Beefeater Gin is a brand of gin owned by Pernod Ricard and bottled and distributed in the United Kingdom. Beefeater remained in the control of its founding Burrough family  until 1987.  It is a 47% or 44% alcohol product (94 proof) in the US, and a 40% alcohol product (80 proof) elsewhere in the world (including the UK). The Beefeater distillery is one of 24 in London.

The name refers to the Yeomen of the Guard who are a bodyguard of the British Monarch.

Production

This gin is produced from "100% grain spirit". The manufacturer has been in business since 1863 and is currently located in Kennington, London.

According to the Beefeater website, Beefeater Gin contains nine different botanicals: juniper, angelica root, angelica seeds, coriander seeds, liquorice, almonds, orris root, seville oranges, and lemon peel.

A super premium version of Beefeater was launched in 2009. Beefeater 24 with its additional botanicals of Chinese Green tea, rare Japanese sencha and Grapefruit peel is bottled at 45%abv.

They sell two flavored gins with blood orange and strawberry, both bottled at 37.5%abv.

History
Beefeater's history can be traced back to 1862, when James Burrough, born 1835, bought the Cale Street-based Chelsea distillery from Rectifier & Compounder, John Taylor, for the sum of £400 and started to produce his own distinctive style of gin by 1863. At first, the distillery continued with the production of liqueurs started by its previous owners, further establishing its reputation and extending its customer base.

#### Task statement:
Can you reproduce everything from "The name refers" down to "bottled at 45%abv." in the Beefeater Gin passage above, word for word?

#### Record extracts:
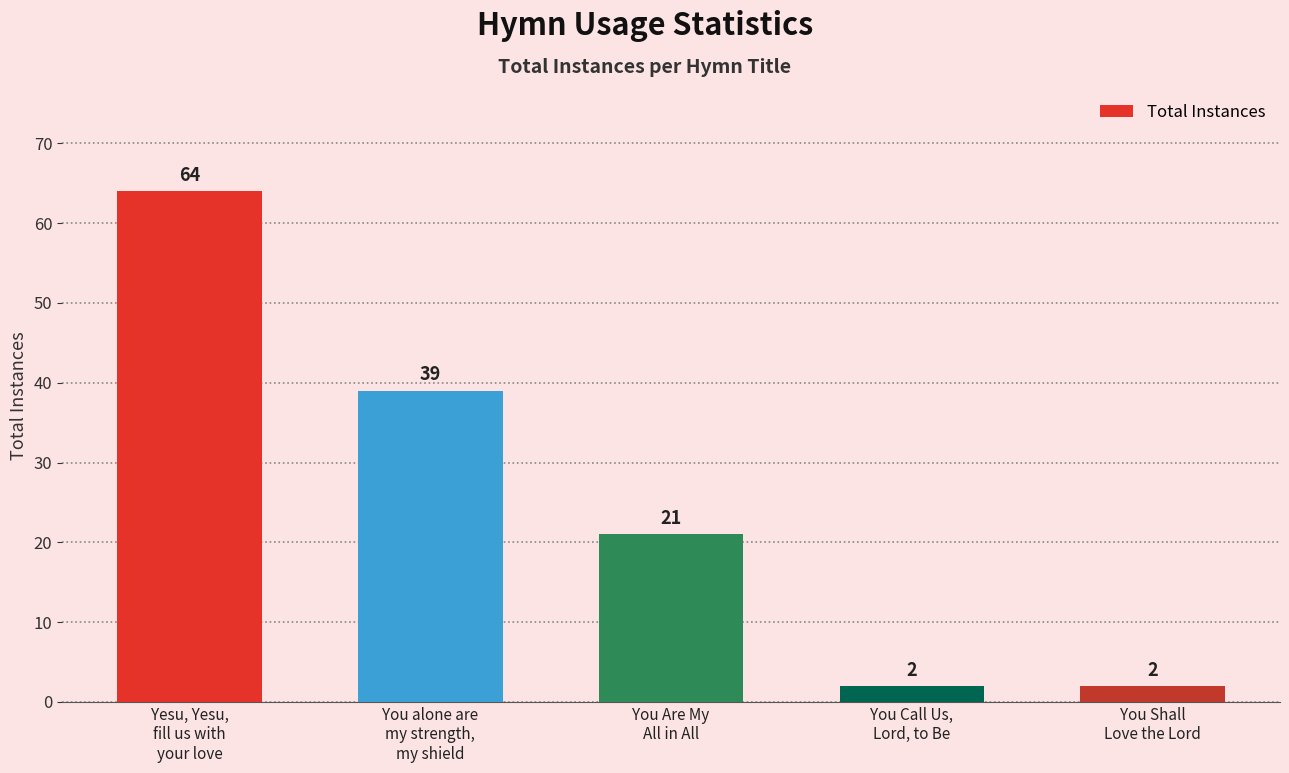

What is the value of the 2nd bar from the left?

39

---

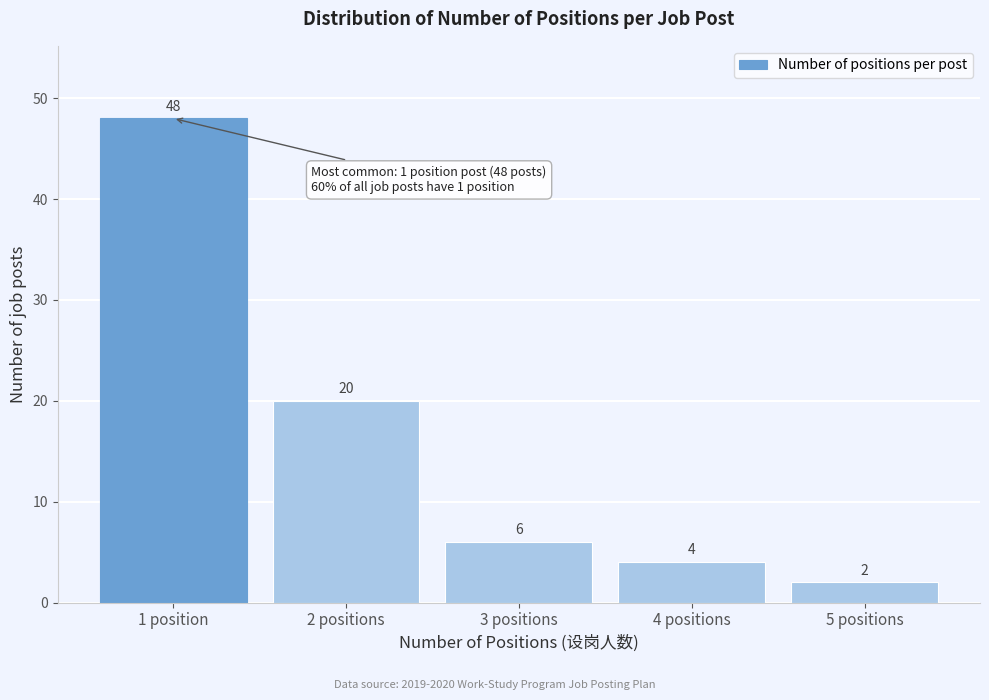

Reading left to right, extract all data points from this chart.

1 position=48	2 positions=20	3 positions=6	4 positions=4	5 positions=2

#### Final answer:
The name refers to the Yeomen of the Guard who are a bodyguard of the British Monarch.

Production

This gin is produced from "100% grain spirit". The manufacturer has been in business since 1863 and is currently located in Kennington, London.

According to the Beefeater website, Beefeater Gin contains nine different botanicals: juniper, angelica root, angelica seeds, coriander seeds, liquorice, almonds, orris root, seville oranges, and lemon peel.

A super premium version of Beefeater was launched in 2009. Beefeater 24 with its additional botanicals of Chinese Green tea, rare Japanese sencha and Grapefruit peel is bottled at 45%abv.